(Text)

An interesting battle in many ways. Not only because of the tanks and the gutsy heroics on the part of the defenders, but there were female NVA soldiers armed with M16s among the attackers. IMO it also stands as an indictment of the M72 LAAW, a weapon I thought was an undependable POS even before a spontaneous detonation killed two men in my company.

_"Colonel Schungel _[Lt Col Daniel Schungel, CO of Special Forces in I Corps]_ knelt in the middle of the camp,  with green tracers from enemy machine guns criss-crossing the ground in front of him, and widly swinging parachute flares overhead, and fired a LAW at the lead tank. The shell hit in a great shower of orange sparks, but the tank kept rolling. He moved closer with another LAW, but this time the disposable launcher refused to fire. Now he was close enough to roll hand grenades under the tank treads,  and to fire his rifle into the eyeslits. The tank kept rolling. Another team hit one North Vietnamese tank nine times with the shoulder-fired LAW rockets, and the tank kept rolling." --_ Robert Pisor

Again, Welcome Home SFC Holt, who can now, finally, Rest in Peace.


----------



## RetPara (Jan 20, 2015)

I still play WinSPMBT.   It contains a Lang Vei scenario.   I haven't played it for a while; it makes the Koybishu Maru (Star Trek) look easy (before Kirk puts in the cheats).  

Gonna have to revisit that one again......   Even did some modifications to the friendly OB last time....   didn't really help....


----------



## x SF med (Jan 20, 2015)

Welcome home, Brother, may you rest easy.


----------



## Viper1 (Jan 20, 2015)

Welcome home SFC Holt. Rest in Peace.

(End Text)
(Listed entries)

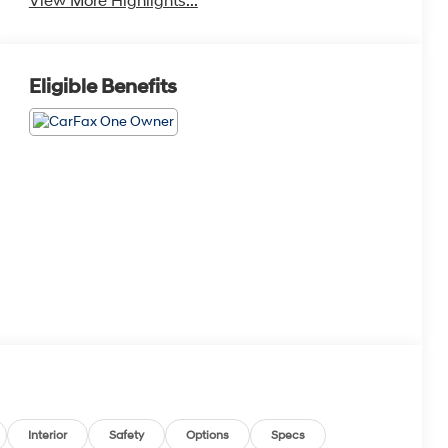
View More Highlights...
Eligible Benefits
Interior
Safety
Options
Specs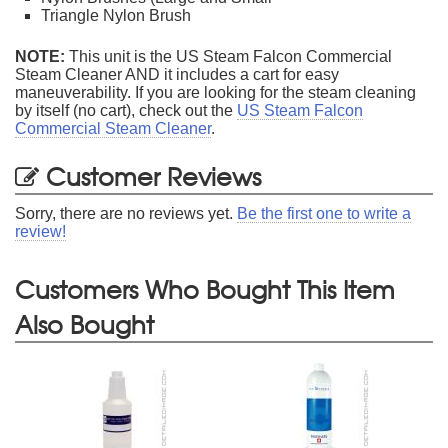
Triangle Nylon Brush
NOTE:
This unit is the US Steam Falcon Commercial
Steam Cleaner AND it includes a cart for easy
maneuverability. If you are looking for the steam cleaning
by itself (no cart), check out the
US Steam Falcon
Commercial Steam Cleaner
.
Customer Reviews
Sorry, there are no reviews yet.
Be the first one to write a
review!
Customers Who Bought This Item
Also Bought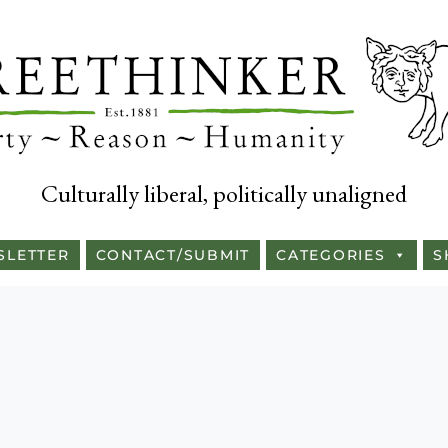
Culturally liberal, politically unaligned
SLETTER
CONTACT/SUBMIT
CATEGORIES
S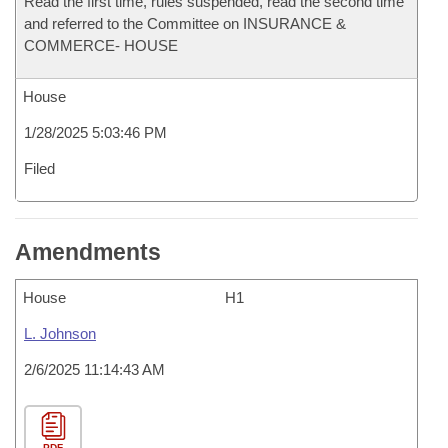
Read the first time, rules suspended, read the second time
and referred to the Committee on INSURANCE &
COMMERCE- HOUSE
House
1/28/2025 5:03:46 PM
Filed
Amendments
House
H1
L. Johnson
2/6/2025 11:14:43 AM
PDF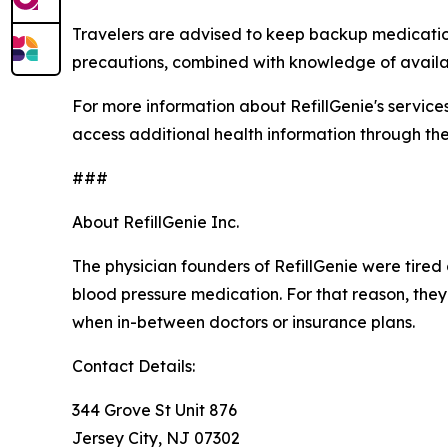
Travelers are advised to keep backup medication
precautions, combined with knowledge of availa
For more information about RefillGenie's services o
access additional health information through th
###
About RefillGenie Inc.
The physician founders of RefillGenie were tired 
blood pressure medication. For that reason, they
when in-between doctors or insurance plans.
Contact Details:
344 Grove St Unit 876
Jersey City, NJ 07302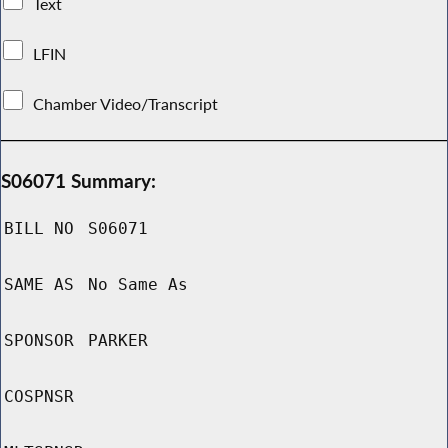
Text
LFIN
Chamber Video/Transcript
S06071 Summary:
BILL NO
S06071
SAME AS
No Same As
SPONSOR
PARKER
COSPNSR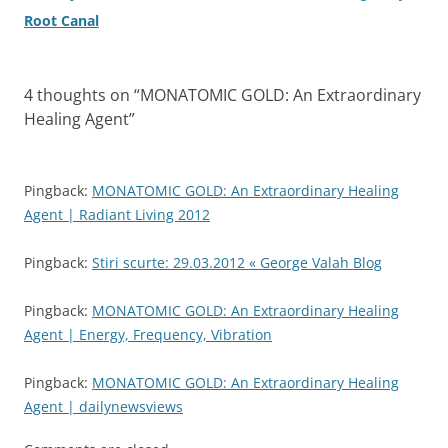
Root Canal
4 thoughts on “
MONATOMIC GOLD: An Extraordinary
Healing Agent
”
Pingback:
MONATOMIC GOLD: An Extraordinary Healing
Agent | Radiant Living 2012
Pingback:
Stiri scurte: 29.03.2012 « George Valah Blog
Pingback:
MONATOMIC GOLD: An Extraordinary Healing
Agent | Energy, Frequency, Vibration
Pingback:
MONATOMIC GOLD: An Extraordinary Healing
Agent | dailynewsviews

(End Listed entries)

(Actions to take):
**1.** Echo the Lang Vei thread word for word, everything from "I still play" down to "didn't really help....".
**2.** Using the Lang Vei thread, say yes or no to each statement and back each answer with the deciding words quoted from the thread. (a) The first LAW that Colonel Schungel fired hit the lead tank but did not stop it. (b) RetPara finds the Lang Vei scenario in WinSPMBT easy. (c) Changing the friendly OB made the scenario go much better.
**3.** Pick up the Lang Vei thread after its last line and keep writing it.
The records have nothing to do with the Lang Vei thread.

(Results for each task):
**1.**
I still play WinSPMBT.   It contains a Lang Vei scenario.   I haven't played it for a while; it makes the Koybishu Maru (Star Trek) look easy (before Kirk puts in the cheats).  

Gonna have to revisit that one again......   Even did some modifications to the friendly OB last time....   didn't really help....

**2.**
(a) Yes: "The shell hit in a great shower of orange sparks, but the tank kept rolling."
(b) No: "it makes the Koybishu Maru (Star Trek) look easy"
(c) No: "didn't really help"

**3.**
----------



## Red Flag 1 (Jan 20, 2015)

Welcome home warrior. Rest In God's Own Peace, SFC Holt.


----------



## Totentanz (Jan 20, 2015)

Welcome home.  The PR mission should never lose the gravity we currently give it.


----------



## Teufel (Jan 20, 2015)

I used to work for JPAC doing underwater recoveries.  I can ask around and see who handled the SFC Holt case.  What did you want to know?


----------



## RackMaster (Jan 20, 2015)

Welcome home.


----------



## RetPara (Jan 21, 2015)

I was wondering where they found the remains.   It's was thought (by more than a few) that he had basically been 'vaporized' when the ammo bunker he was headed to took a direct hit from a NVA rocket; like a B9(?) or 120mm.    Now it would seem that he may not of made it to the ammo bunker at all.   In Nam and the South Pacific it seemed just really easy for a person to disappear because of the terrain.


----------



## Centermass (Jan 21, 2015)

Welcome home Sergeant Holt to your proper resting place. 

~S~


----------



## BloodStripe (Jan 21, 2015)

Welcome home. May you rest easy.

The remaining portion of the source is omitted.